Department of Radiology

The Ultrasound Sub-Core of the SAIF offers an array of research services for pre-clinical research including quantitative image analysis and consultation.

Our state-of-the-art ultrasound scanners and photoacoustic system are available as a resource for conducting your research studies. This rich resource for ultrasound imaging is available at nominal hourly fees for various categories of study.

Ultrasound Research Services provides services to a host of groups working on diverse projects such as the measurement of angiogenesis, vascularity, tissue elasticity, the effects of various pharmaceuticals on these measures and more. Such research encompasses a variety of clinical areas including radiology, oncology, cardiology, gynecology, and hematology, among others.

Instrumentation and Resources

The ultrasound section core has two ultrasound scanners for research:

  • Vevo 770™ from VisualSonics: A high-frequency scanner designed to scan small animals. The new state-of-the-art scanner provides exquisite high resolution images at ultrasound frequencies of 30-50 MHz. The scanner enables in-vivo assessment of anatomical structures and hemodynamic functions in longitudinal studies.

    The scanner has pulsed-wave Doppler for quantitative blood flow velocity and waveform measurements. The ECG of the animal can be monitored on screen. The M-mode of the scanner monitors tissue motion, which is useful for characterizing blood vessels, heart dynamics and wall thickening. The scanner is equipped with 3D and power Doppler imaging for visualizing blood vessel branching and blood flow patterns spatially and temporally. The scanner's Mouse Handling Platform maintains animal core temperature, and monitors the ECG and other physiological measurements.

  • Vevo LAZR Imaging System: Photoacoustic imaging is a new in vivo hybrid imaging modality that combines the sensitivity and contrast of optical imaging with the depth and resolution of ultrasound. When pulsed laser light illuminates tissue, the optical absorbers there (such as hemoglobin) undergo thermoelastic expansion, generating an acoustic pressure wave which is detected with an ultrasound transducer.

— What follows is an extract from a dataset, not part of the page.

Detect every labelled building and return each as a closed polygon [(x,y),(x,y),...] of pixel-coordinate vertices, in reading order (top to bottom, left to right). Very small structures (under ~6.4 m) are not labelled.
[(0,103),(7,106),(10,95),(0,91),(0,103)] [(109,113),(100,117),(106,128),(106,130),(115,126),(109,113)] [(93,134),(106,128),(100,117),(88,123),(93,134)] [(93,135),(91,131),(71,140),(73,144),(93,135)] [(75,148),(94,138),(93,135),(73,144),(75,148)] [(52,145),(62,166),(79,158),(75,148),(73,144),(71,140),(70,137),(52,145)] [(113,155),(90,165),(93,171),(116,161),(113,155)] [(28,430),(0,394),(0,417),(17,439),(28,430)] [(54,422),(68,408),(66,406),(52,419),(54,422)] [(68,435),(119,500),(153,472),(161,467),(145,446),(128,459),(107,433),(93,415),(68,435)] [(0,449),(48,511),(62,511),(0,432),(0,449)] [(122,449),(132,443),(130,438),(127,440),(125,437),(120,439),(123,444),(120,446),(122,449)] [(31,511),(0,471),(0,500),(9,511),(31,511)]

    The Vevo LAZR system incorporates photoacoustic imaging into high-resolution ultrasound. The ultrasound imaging provides a high-resolution frame of reference for identifying anatomy, while the photoacoustic imaging enables functional measurements such as oxygen saturation, total hemoglobin and the microdistribution of biomarkers.

    Advantages of Photoacoustic Imaging:

    • Optical contrast for blood and molecular imaging
    • High resolution at depth
    • Real-time, non-invasive
    • Anatomical, functional and molecular data
  • Philips HDI-5000: This scanner operates at clinical ultrasound frequencies 4-15 MHz and provides imaging in various modes including fundamental and harmonic grayscale, Color Doppler, power Doppler, spectral Doppler, and M-mode. The scan-heads available for imaging are: C8-5, CL10-5, L12-5, C5-2, L7-4, C8-9, C9-5, C7-4, PQ3, and P4-2. This scanner is most suited to contrast-enhanced ultrasound imaging.
  • Zonare ZS3: The ZS3 premium ultrasound system is the ultimate imaging platform for your entire range of applications or specialties; including vascular, neonatal, pediatric, shared services or general imaging. Equipped with pioneering, software based ZONE Sonography® Technology (ZST), the ZS3 provides clinical advantages in every imaging situation. With extreme precision, focus and clarity, regardless of body habitus, detailed exquisite B-mode and ultrasensitive color, power and spectral Doppler imaging can easily reach depths of 40cm. With fast transaction times between modes and an ergonomic, lightweight and mobile design, the ZS3 is the answer to all of your imaging questions.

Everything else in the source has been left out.